─── The data

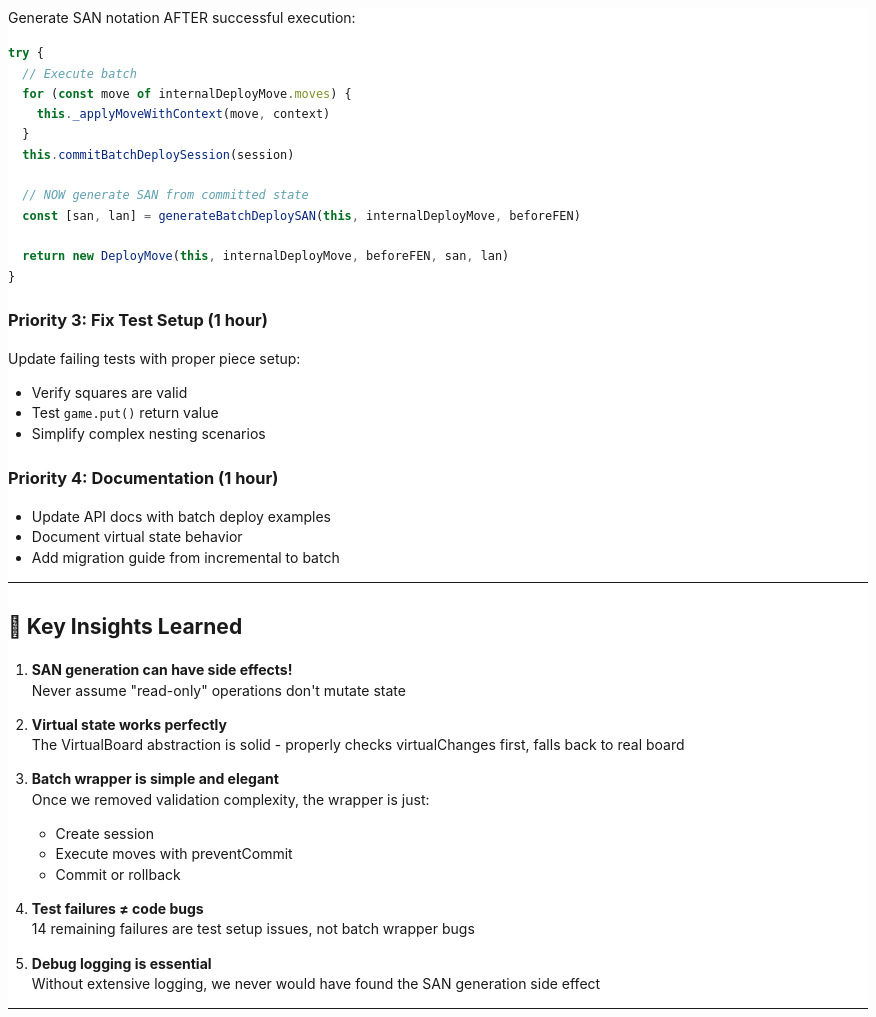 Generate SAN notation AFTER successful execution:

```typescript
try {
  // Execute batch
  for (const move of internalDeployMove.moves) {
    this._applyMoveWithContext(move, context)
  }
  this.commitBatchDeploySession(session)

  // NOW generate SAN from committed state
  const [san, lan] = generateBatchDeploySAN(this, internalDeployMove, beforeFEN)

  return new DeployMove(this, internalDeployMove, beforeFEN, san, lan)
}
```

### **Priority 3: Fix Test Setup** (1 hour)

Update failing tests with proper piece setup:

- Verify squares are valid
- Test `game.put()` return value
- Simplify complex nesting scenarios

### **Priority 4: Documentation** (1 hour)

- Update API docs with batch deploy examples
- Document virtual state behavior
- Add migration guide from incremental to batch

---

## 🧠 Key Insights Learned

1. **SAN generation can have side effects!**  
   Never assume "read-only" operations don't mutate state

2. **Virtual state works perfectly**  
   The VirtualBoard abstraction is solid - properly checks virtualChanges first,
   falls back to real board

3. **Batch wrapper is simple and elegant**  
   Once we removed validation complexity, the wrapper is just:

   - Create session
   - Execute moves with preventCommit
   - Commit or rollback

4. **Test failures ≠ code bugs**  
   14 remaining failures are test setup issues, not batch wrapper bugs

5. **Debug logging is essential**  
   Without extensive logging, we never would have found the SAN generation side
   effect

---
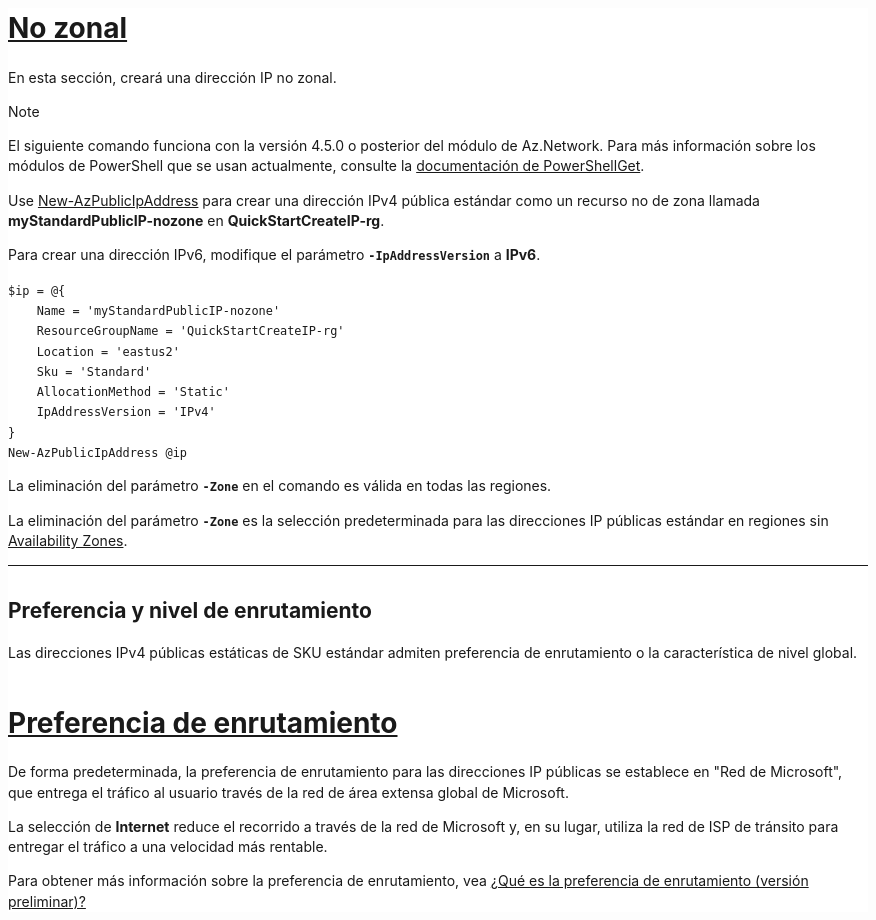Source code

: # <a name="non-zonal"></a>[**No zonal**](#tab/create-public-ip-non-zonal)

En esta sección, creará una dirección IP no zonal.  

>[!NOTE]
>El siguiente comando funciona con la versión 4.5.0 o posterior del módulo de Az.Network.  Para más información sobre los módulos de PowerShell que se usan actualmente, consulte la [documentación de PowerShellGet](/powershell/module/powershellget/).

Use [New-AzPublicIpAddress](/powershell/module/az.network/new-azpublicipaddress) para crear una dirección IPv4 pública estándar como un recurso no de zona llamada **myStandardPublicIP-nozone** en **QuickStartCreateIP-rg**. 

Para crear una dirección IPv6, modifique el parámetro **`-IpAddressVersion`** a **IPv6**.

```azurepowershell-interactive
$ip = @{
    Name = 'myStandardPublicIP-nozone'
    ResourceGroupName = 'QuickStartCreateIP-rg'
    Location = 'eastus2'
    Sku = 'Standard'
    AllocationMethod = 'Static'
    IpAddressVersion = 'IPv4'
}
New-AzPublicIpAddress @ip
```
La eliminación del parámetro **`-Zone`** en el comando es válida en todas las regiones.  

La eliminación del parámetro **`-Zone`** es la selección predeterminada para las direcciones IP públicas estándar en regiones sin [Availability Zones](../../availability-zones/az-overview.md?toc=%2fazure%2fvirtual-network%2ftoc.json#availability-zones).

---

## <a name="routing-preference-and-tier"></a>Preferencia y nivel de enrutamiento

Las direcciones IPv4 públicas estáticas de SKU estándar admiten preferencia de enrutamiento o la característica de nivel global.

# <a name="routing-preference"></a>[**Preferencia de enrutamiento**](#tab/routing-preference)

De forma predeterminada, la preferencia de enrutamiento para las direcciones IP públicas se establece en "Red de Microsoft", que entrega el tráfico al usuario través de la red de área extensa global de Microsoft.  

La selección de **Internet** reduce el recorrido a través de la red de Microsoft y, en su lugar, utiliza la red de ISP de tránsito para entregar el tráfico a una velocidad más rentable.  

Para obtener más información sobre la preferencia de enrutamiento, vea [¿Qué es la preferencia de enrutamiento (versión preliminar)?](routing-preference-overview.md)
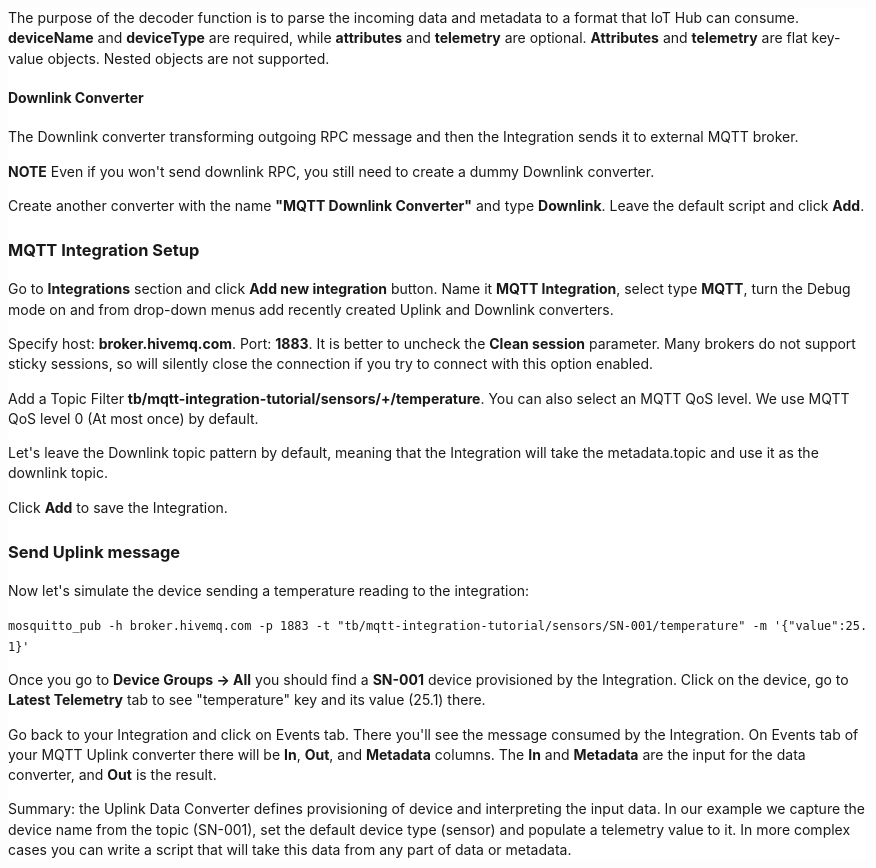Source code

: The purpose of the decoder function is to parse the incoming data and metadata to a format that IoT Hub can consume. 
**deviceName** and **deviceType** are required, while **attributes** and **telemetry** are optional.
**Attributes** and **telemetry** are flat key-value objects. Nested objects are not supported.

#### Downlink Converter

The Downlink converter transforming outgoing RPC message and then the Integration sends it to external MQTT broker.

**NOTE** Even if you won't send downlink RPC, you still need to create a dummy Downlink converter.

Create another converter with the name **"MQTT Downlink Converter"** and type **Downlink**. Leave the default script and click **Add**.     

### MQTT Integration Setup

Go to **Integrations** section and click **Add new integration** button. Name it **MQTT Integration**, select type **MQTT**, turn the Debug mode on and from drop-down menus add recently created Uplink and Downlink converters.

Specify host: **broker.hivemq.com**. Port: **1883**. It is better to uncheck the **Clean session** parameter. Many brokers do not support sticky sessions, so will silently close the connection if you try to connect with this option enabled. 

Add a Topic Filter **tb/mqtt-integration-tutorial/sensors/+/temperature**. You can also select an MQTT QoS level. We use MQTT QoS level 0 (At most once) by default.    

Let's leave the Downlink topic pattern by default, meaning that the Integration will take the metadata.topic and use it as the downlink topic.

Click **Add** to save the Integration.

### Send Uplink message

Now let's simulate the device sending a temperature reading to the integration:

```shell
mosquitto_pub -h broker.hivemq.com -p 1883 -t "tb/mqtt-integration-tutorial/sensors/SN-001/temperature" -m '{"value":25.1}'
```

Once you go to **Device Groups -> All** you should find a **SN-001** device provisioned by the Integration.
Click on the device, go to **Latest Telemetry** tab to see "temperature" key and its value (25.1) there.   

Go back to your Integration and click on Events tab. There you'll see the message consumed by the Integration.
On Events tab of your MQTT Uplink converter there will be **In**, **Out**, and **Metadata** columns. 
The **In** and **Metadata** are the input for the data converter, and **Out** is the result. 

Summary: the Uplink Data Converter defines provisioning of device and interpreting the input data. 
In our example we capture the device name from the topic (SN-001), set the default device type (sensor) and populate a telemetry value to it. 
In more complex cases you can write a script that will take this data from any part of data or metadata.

──────

Try it
Once a line of the records is found to contain "Events", copy it out.

Written solution
Go back to your Integration and click on Events tab. There you'll see the message consumed by the Integration.
On Events tab of your MQTT Uplink converter there will be **In**, **Out**, and **Metadata** columns. 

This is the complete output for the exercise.